At Nige’s suggestion I am reading the English journalist Michael Wharton’s memoir The Missing Will (1984), but more about that later. Like Nige, I was surprised by one of Wharton’s parenthetical asides: “(I have always greatly disliked writing).” Under the pseudonym Peter Simple, Wharton wrote a newspaper column for almost half a century; for thirty years, four times per week – many millions of words. Wharton’s reaction is bafflingly alien to me. I have never failed to enjoy the act of arranging on the page or screen. Along with all the other pleasures associated with writing, stanching the chaos is probably supreme. Filling a small space with a precise and orderly procession of words – creating an autonomous region -- is deeply satisfying. It has always seemed like my destiny, the one thing I can do with reliable competence. Moore goes on to describe the satisfactions:

 

“It is for himself the writer writes, charmed or exasperated to participate; eluded, arrested, enticed by felicities. The result?
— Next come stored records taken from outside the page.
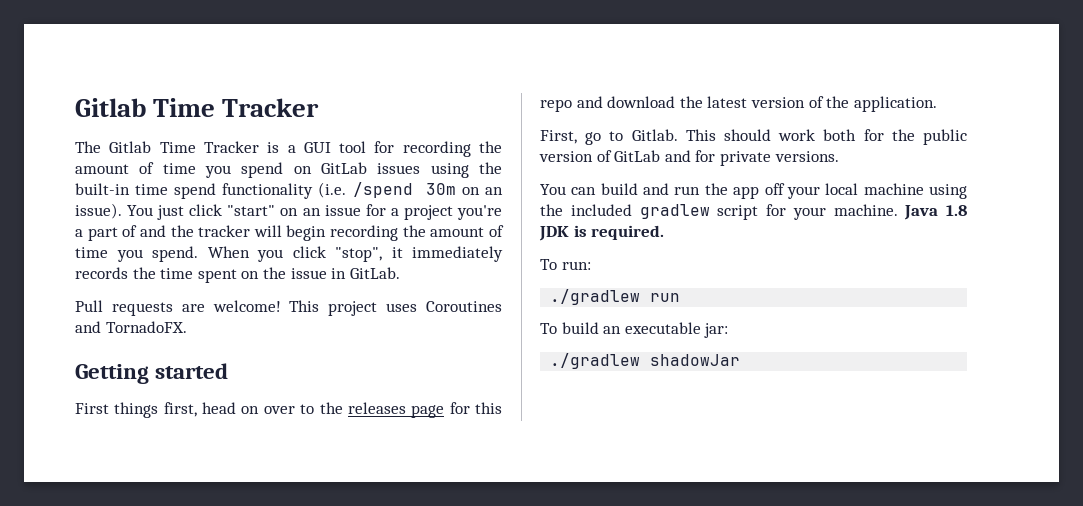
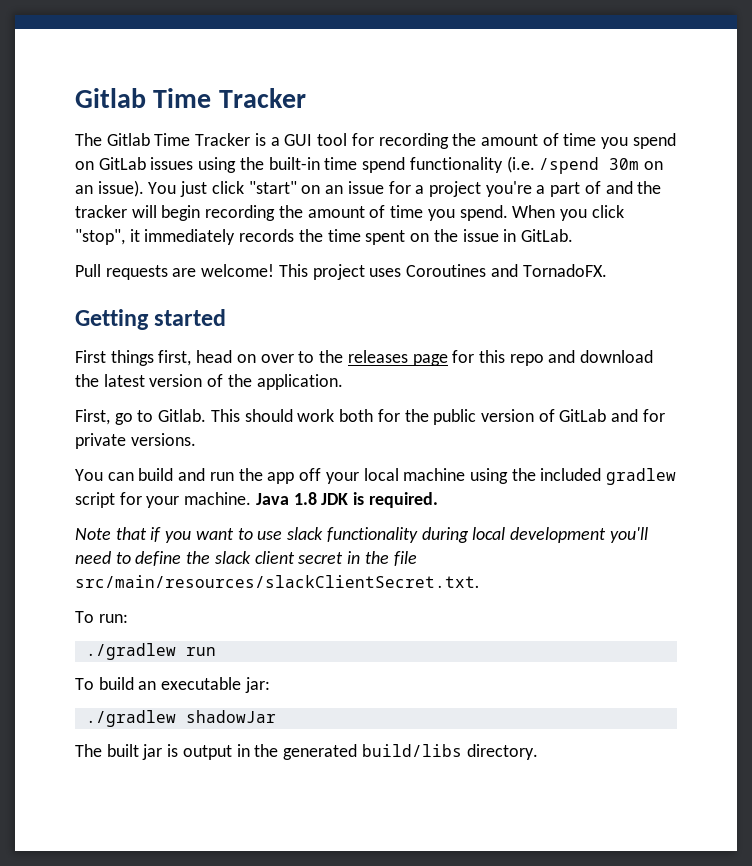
(665, 232) none -> [75,527,648,543] [75,551,417,566] [75,575,480,588] // Note that if you want to use slack functionality during local development you'll need to define the slack client secret in the file src/main/resources/slackClientSecret.txt.
(741, 360) none -> [75,744,538,760] // The built jar is output in the generated build/libs directory.

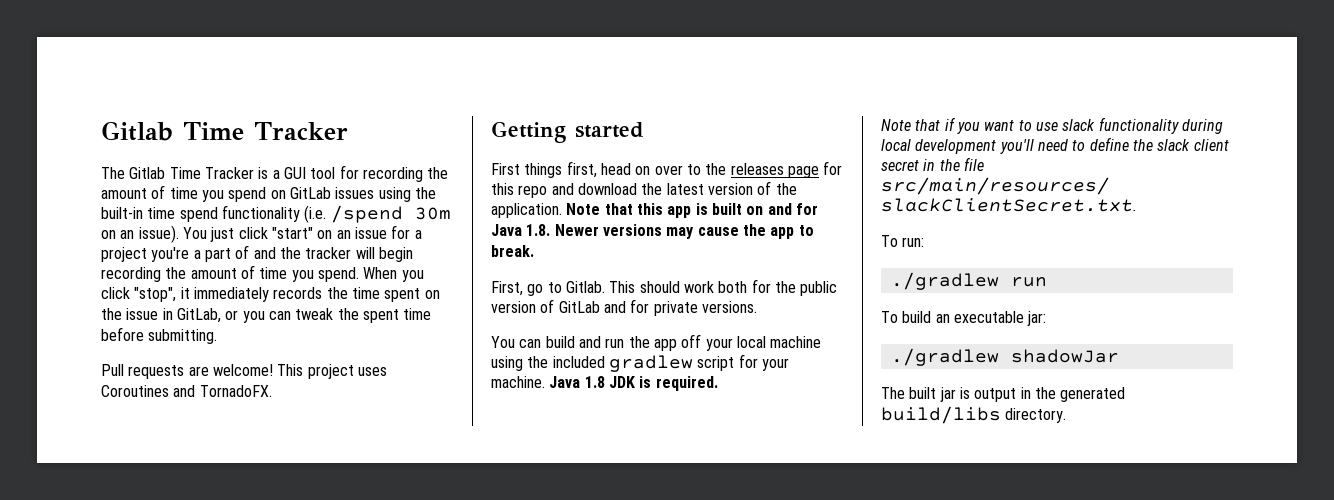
[520,229,573,242] GitLab. -> [176,308,432,323] [101,327,218,344] GitLab, or you can tweak the spent time before submitting.
(343, 382) none -> [566,203,818,218] [491,224,814,239] [491,245,534,257] Note that this app is built on and for Java 1.8. Newer versions may cause the app to break.

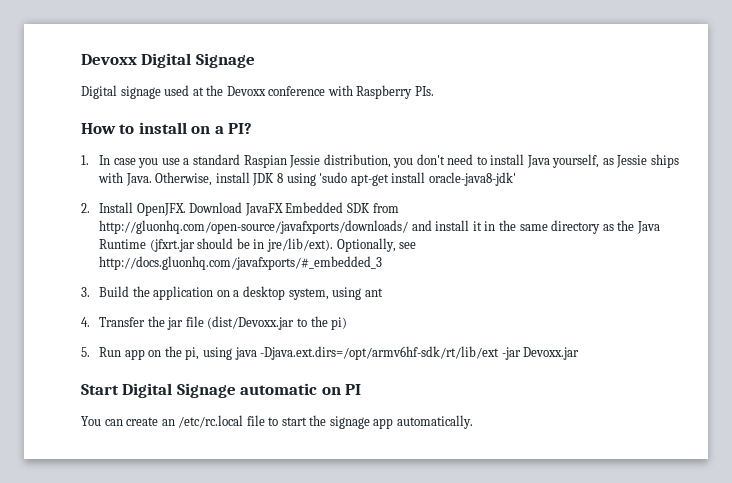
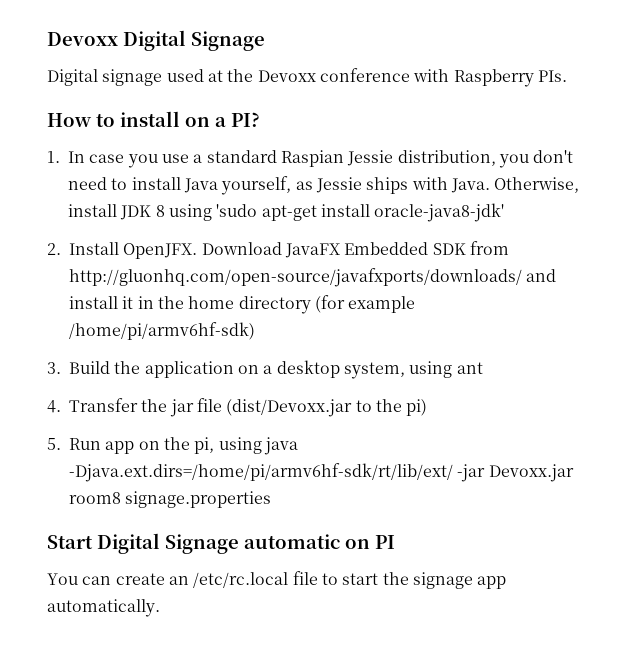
[519,220,660,234] [99,238,417,252] [99,256,383,270] same directory as the Java Runtime (jfxrt.jar should be in jre/lib/ext). Optionally, see http://docs.gluonhq.com/javafxports/#_embedded_3 -> [188,295,416,314] [69,322,255,340] home directory (for example /home/pi/armv6hf-sdk)
[260,346,500,360] -Djava.ext.dirs=/opt/armv6hf-sdk/rt/lib/ext -> [69,463,453,482] -Djava.ext.dirs=/home/pi/armv6hf-sdk/rt/lib/ext/
(580, 353) none -> [69,491,272,508] room8 signage.properties

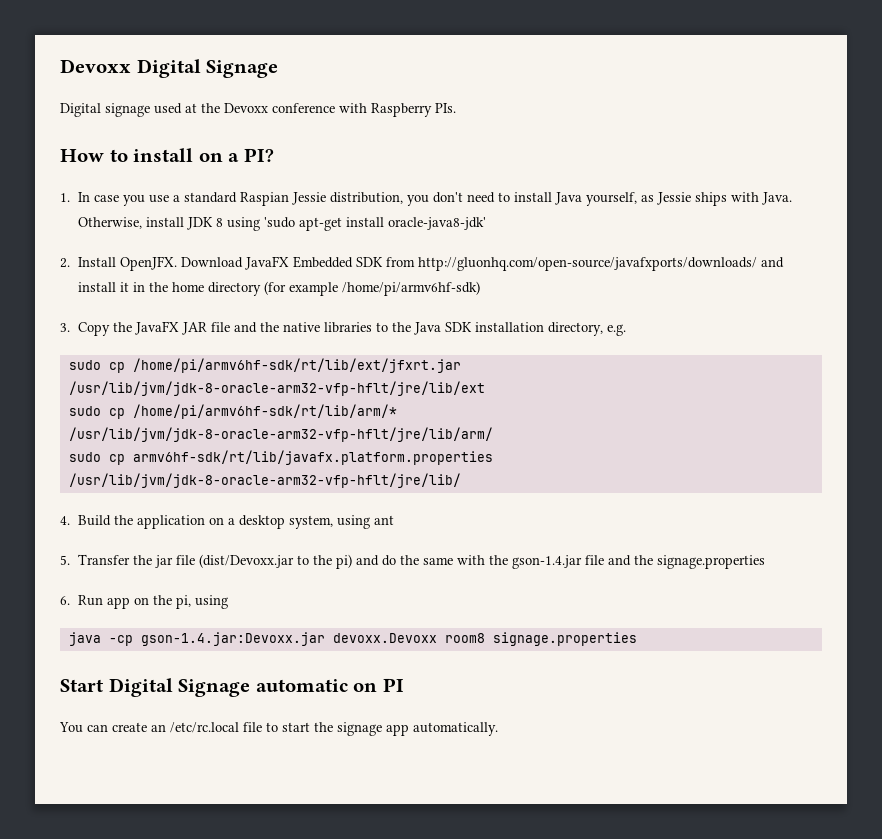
(61, 368) none -> [78,321,627,336] [68,358,461,373] [68,381,485,396] [68,404,397,419] [68,427,493,442] [68,450,493,465] [68,473,461,488] [60,516,70,525] Copy the JavaFX JAR file and the native libraries to the Java SDK installation directory, e.g. // sudo cp /home/pi/armv6hf-sdk/rt/lib/ext/jfxrt.jar /usr/lib/jvm/jdk-8-oracle-arm32-vfp-hflt/jre/lib/ext // sudo cp /home/pi/armv6hf-sdk/rt/lib/arm/* /usr/lib/jvm/jdk-8-oracle-arm32-vfp-hflt/jre/lib/arm/ // sudo cp armv6hf-sdk/rt/lib/javafx.platform.properties /usr/lib/jvm/jdk-8-oracle-arm32-vfp-hflt/jre/lib/ // 4.
[47,400,61,413] 4. -> [60,555,70,565] 5.
[47,438,61,450] // 5. -> [356,555,766,569] [60,596,70,605] and do the same with the gson-1.4.jar file and the signage.properties // 6.
[263,437,298,455] [69,463,574,482] java -Djava.ext.dirs=/home/pi/armv6hf-sdk/rt/lib/ext/ -jar Devoxx.jar -> [68,632,437,646] // java -cp gson-1.4.jar:Devoxx.jar devoxx.Devoxx

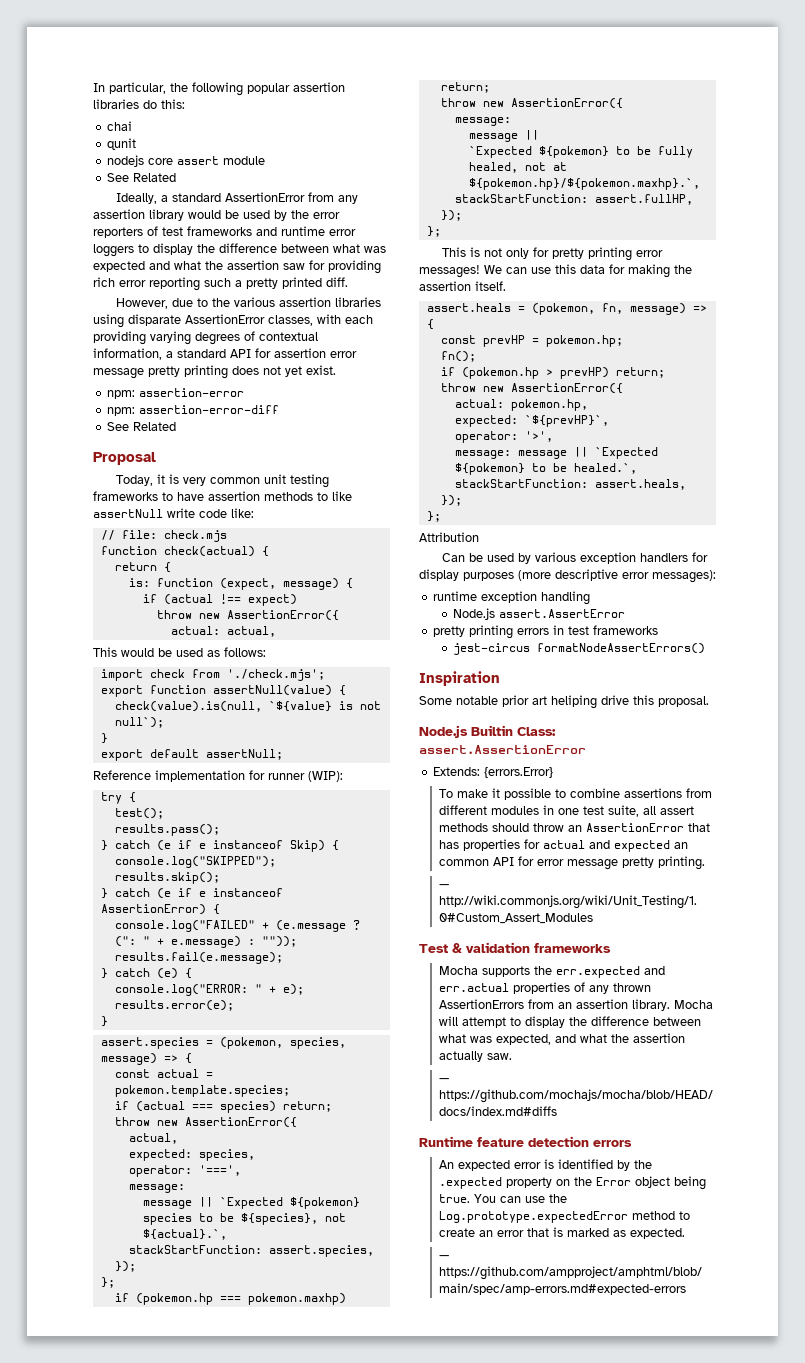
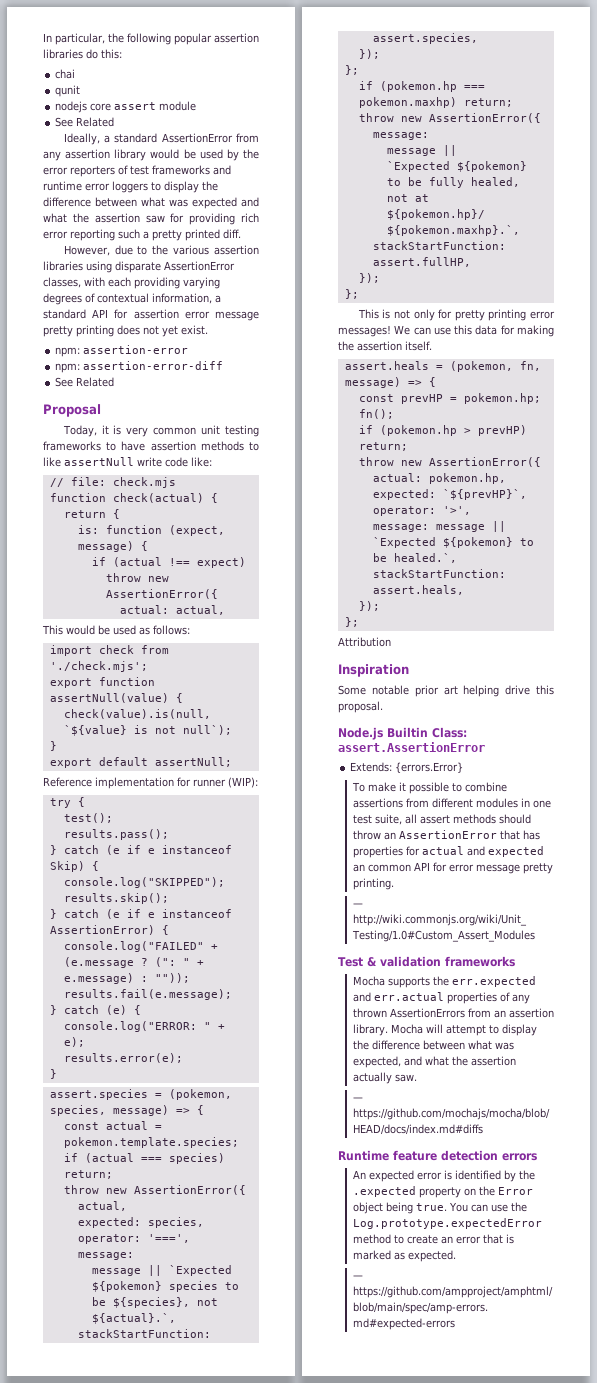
[442,552,709,564] [419,569,716,583] [433,591,591,605] [453,608,626,620] [433,625,659,639] [453,643,706,655] // Can be used by various exception handlers for display purposes (more descriptive error messages): // runtime exception handling // Node.js assert.AssertError // pretty printing errors in test frameworks // jest-circus formatNodeAssertErrors() -> (391, 642) none
[551,695,597,709] heliping -> [463,685,500,697] helping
Consolation, rapture, to be achieving a likeness of the thing visualized.”

 

And this: “Combine with charmed words certain rhythms, and the mind is helplessly haunted.”

 

My quirks are not other writers’. Moore speaks for me: “The objective is architecture, not demolition; grudges flower less well than gratitude.”        

 

[Moore’s essay can be found in The Complete Prose of Marianne Moore (ed. Patricia C. Willis, Viking, 1986).]